Article illustrative image Partner logo One of Colombia's most recognizable faces abroad. How popular is she at home?

BOGOTA — Ingrid Betancourt, the Colombian politician held hostage by FARC guerrillas for six years in the jungle, may return from self-imposed exile and become a candidate in the 2014 presidential election, Colombia’s El Pais newspaper reported.

The country’s Green Alliance began to gauge her interest in returning to Colombian politics in recent weeks, and it was confirmed late Thursday that she would take part in a poll the party would hold to find out which candidate would prove most popular with voters ahead of the May 2014 vote.
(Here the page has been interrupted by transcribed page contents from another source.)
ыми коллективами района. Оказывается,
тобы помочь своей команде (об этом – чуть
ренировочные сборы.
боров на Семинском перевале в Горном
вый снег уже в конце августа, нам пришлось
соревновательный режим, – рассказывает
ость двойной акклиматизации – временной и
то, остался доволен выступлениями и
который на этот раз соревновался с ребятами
Betancourt and her aide were kidnapped by the Revolutionary Armed Forces of Colombia (FARC) in 2002 while she campaigned in southern Colombia for the presidency. She remained a hostage, kept in increasingly draconian conditions and at times chained to trees, until rescued by the Army in 2008.
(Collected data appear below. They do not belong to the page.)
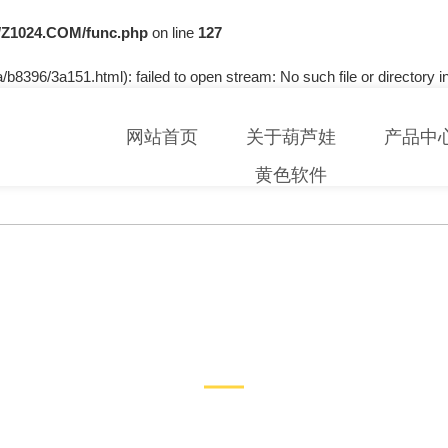
Z1024.COM/func.php
on line
127
b8396/3a151.html): failed to open stream: No such file or directory i
网站首页
关于葫芦娃
产品中
黄色软件
技术文章
TECHNICAL ARTICLES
She left Colombia after her bid to sue the State for failing to protect her in 2002 provoked a public outcry, and it is unclear how much that might weigh on her current candidacy.  
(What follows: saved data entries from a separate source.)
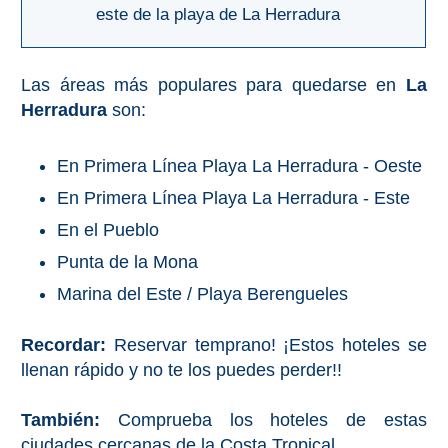
este de la playa de La Herradura
Bubión
Capileira
Las áreas más populares para quedarse en
La
Herradura
son:
Pitres
Trevélez
En Primera Línea Playa La Herradura - Oeste
En Primera Línea Playa La Herradura - Este
PUEBLOS
En el Pueblo
BLANCOS
Punta de la Mona
➜
Marina del Este / Playa Berengueles
Grazalema
Recordar:
Reservar temprano! ¡Estos hoteles se
llenan rápido y no te los puedes perder!!
Zahara de la
Zahara
También:
Comprueba los hoteles de estas
Setenil de
las Bodegas
ciudades cercanas de la Costa Tropical...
Other people who have agreed to be in the Green Alliance’s electoral poll are former Marxist guerrilla Antonio Navarro Wolff and former Bogotá Mayor Enrique Peñalosa. The pre-candidate with the most votes would presumably become the Green candidate to face off against incumbent President Juan Manuel Santos and the very conservative Óscar Iván Zuluaga, who represents supporters of the former conservative president Álvaro Uribe.

Betancourt, a parliamentarian and senator throughout the 1990s who was campaigning for the presidency when she was kidnapped, remains one of Colombia’s most familiar political faces — as prominent if not as popular as Uribe, the president at the time of her rescue in 2008.

Green Party member Antonio Sanguino described her as someone “with a track record of fighting corruption.” She created a Green party in Colombia for the first time, but is also a symbol of the pain of the victims of the civil conflict with the FARC, the daily Vanguardia Liberal reports.